[Texte à lire]
##############################

Jusqu’à ce jour, je me considérais comme un pacifiste, par principe. Depuis lors, j’appelle cette position de principe « pacifisme abstrait ». Le pacifisme abstrait est réservé à ceux qui ne sont pas confrontés à un choix existentiel et peuvent se permettre de théoriser. Aujourd’hui en Ukraine, il est inutile de rédiger une pétition contre les bombes et les missiles de croisière ; la résistance non violente ne fonctionne pas. Le Mahatma Gandhi, que j’ai traduit en ukrainien, a écrit des lettres à Adolf Hitler avant et pendant la Seconde Guerre mondiale. Ce ne sont pas ces lettres qui ont vaincu Hitler.

« Mieux vaut se battre malgré toutes les chances de perdre. »

 Poutine s’attendait à ce que l’Ukraine tombe en quelques jours ou quelques semaines. Comme beaucoup de gens en Occident d’ailleurs, et même de nombreux Ukrainiens. J’en étais. Et, puisque j’essaie d’être honnête, je vais vous le dire : je suis arrivé dans l’armée avec mon passeport et l’idée que je pourrais éventuellement fuir à l’étranger. Je pensais que nous allions perdre en quelques semaines ou quelques mois. Je nous imaginais alors devenir des partisans dans les forêts, armés de lance-missiles antichars Javelin. Tout le monde parlait de guérilla, car on s’attendait à ce que l’État s’effondre. Nous nous disions que cela nous donnerait le sentiment de ne pas être des victimes, mais des membres actifs de la résistance. Et que nous aurions au moins essayé.

Mais les choses ne se sont pas passées ainsi. Et c’est précisément en raison de ce choix. Mieux vaut courir vers les Ténèbres et résister, que fuir les Ténèbres et être une victime. Mieux vaut se battre malgré toutes les chances de perdre. C’est parce que des centaines de milliers de personnes ont fait ce choix existentiel que l’Ukraine n’a pas perdu. Et non seulement notre pays n’a pas été battu, mais les choses ont évolué de façon complètement différente. Il m’apparaît maintenant que le choix existentiel ne détermine pas seulement le sort des individus, mais aussi des communautés. Y compris des communautés imaginaires comme la nation. Je peux déjà constater comment notre perception de nous-mêmes a changé. Notre récit national, nos mythes, ont changé.

##############################

[Données fournies]
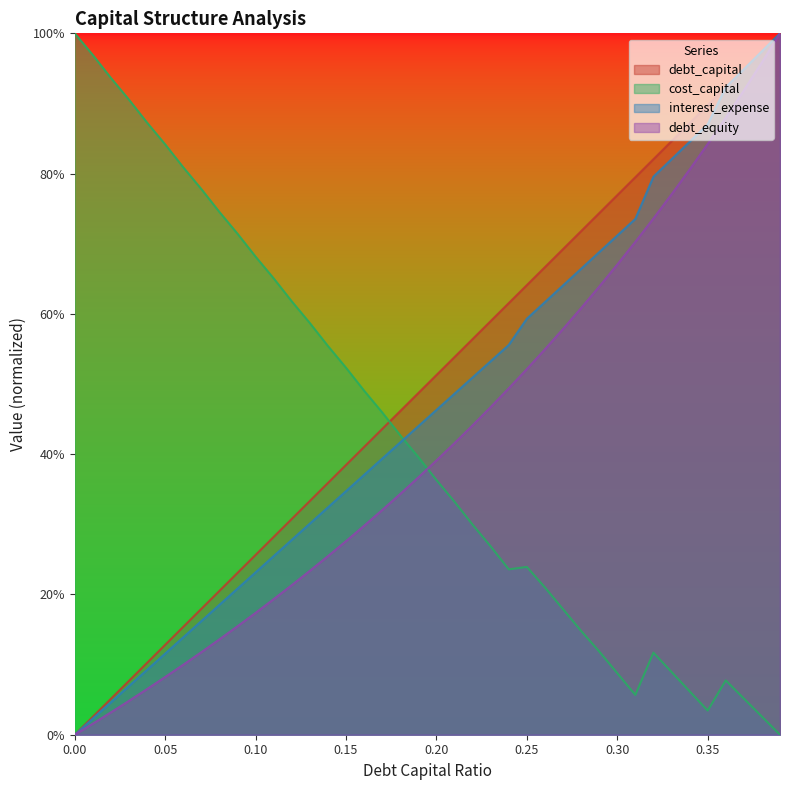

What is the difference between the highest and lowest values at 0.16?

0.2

##############################

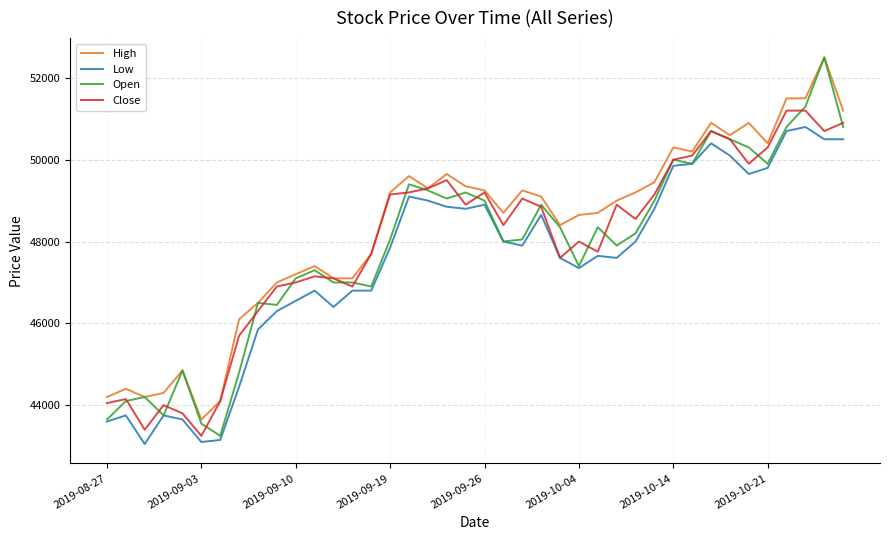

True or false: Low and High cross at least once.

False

##############################

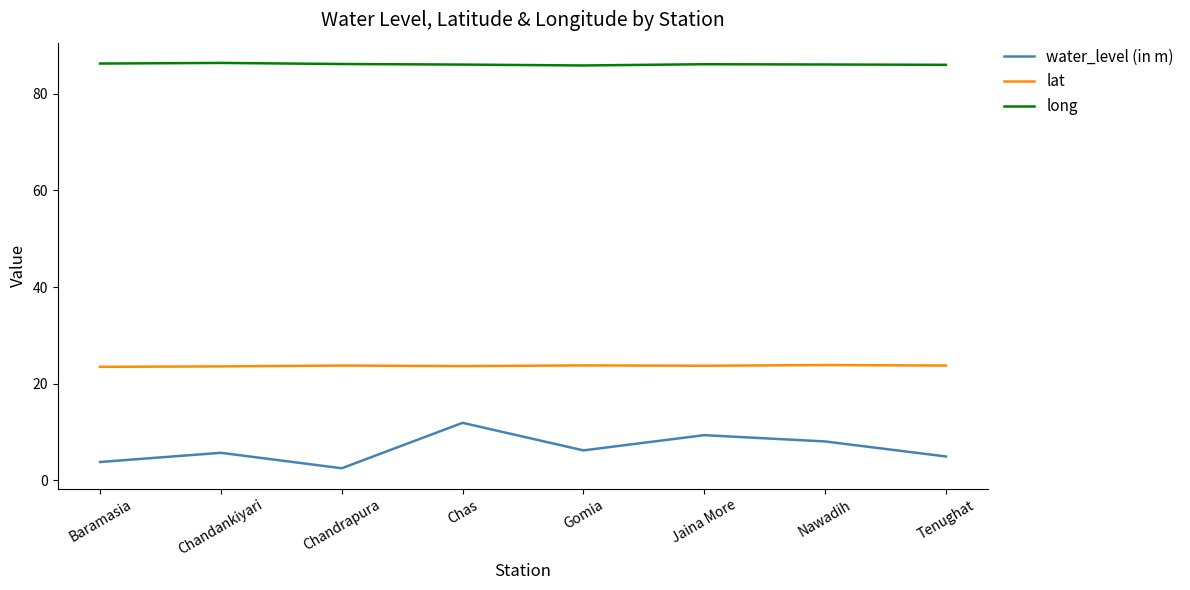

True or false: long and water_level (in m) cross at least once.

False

##############################

[Énoncé]
Restituez mot pour mot le passage du texte sur le pacifisme et la guerre en Ukraine, en commençant à « Poutine s’attendait à » et en terminant à « au moins essayé. ».

[Réponse attendue]
Poutine s’attendait à ce que l’Ukraine tombe en quelques jours ou quelques semaines. Comme beaucoup de gens en Occident d’ailleurs, et même de nombreux Ukrainiens. J’en étais. Et, puisque j’essaie d’être honnête, je vais vous le dire : je suis arrivé dans l’armée avec mon passeport et l’idée que je pourrais éventuellement fuir à l’étranger. Je pensais que nous allions perdre en quelques semaines ou quelques mois. Je nous imaginais alors devenir des partisans dans les forêts, armés de lance-missiles antichars Javelin. Tout le monde parlait de guérilla, car on s’attendait à ce que l’État s’effondre. Nous nous disions que cela nous donnerait le sentiment de ne pas être des victimes, mais des membres actifs de la résistance. Et que nous aurions au moins essayé.